• PROBLEM STATEMENT: According to the passage on emergency action plans, which employers may communicate the plan orally instead of keeping a written one?

Before implementing the emergency action plan, a sufficient number of persons to assist in the safe and orderly emergency evacuation of employees will be designated and trained.
The plan will be reviewed with each employee covered by the plan at the following times:

  • Initially when the plan is developed or upon initial assignment.
  • Whenever the employee's responsibilities or designated actions under the plan change.
  • Whenever the plan is changed.

The following emergency action plan is appropriate only for small construction sites, larger
sites should have a much more detailed plan. .
The plan will be kept at the worksite and made available for employee review.
For those employers with 10 or fewer employees the emergency action plan may be
communicated orally to employees and the employer need not maintain a written plan.

• SOURCE MATERIAL:
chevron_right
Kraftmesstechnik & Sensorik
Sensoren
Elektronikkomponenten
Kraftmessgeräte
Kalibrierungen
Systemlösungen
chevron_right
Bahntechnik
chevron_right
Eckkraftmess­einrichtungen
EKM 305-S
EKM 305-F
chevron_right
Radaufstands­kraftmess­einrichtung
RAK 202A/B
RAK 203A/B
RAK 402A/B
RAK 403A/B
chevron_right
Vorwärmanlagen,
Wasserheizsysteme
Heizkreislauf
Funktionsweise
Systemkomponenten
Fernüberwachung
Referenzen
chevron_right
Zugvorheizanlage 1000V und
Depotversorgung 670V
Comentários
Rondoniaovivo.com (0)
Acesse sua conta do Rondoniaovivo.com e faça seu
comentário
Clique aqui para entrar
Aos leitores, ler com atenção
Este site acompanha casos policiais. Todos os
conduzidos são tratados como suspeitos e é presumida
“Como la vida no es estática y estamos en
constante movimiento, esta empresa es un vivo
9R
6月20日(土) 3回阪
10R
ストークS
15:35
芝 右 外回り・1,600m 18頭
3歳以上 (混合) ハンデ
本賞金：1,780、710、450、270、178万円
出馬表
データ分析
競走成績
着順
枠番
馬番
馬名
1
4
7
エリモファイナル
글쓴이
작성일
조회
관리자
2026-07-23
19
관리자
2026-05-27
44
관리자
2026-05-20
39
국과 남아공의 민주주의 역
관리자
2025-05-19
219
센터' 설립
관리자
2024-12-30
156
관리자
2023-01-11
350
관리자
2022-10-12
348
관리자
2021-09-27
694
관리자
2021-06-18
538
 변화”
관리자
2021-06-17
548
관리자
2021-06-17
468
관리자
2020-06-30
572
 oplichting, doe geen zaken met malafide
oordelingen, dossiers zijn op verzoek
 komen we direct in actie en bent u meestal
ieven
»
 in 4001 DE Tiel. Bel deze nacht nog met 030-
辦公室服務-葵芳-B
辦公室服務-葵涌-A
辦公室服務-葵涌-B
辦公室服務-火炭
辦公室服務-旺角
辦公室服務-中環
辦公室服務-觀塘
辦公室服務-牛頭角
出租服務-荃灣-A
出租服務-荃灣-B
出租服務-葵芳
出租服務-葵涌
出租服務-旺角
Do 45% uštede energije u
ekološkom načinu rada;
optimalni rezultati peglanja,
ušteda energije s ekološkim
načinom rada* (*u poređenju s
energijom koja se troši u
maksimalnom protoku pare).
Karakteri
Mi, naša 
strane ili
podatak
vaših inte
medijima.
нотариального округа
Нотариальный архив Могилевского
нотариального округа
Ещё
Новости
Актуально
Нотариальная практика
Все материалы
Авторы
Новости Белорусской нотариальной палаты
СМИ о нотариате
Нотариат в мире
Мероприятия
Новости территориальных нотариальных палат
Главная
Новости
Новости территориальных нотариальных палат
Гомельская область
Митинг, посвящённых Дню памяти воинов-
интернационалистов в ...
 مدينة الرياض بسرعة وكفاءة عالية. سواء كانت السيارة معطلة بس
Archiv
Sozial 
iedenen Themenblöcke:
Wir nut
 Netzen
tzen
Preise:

• SOLUTION FOR THIS EXERCISE: Employers with 10 or fewer employees.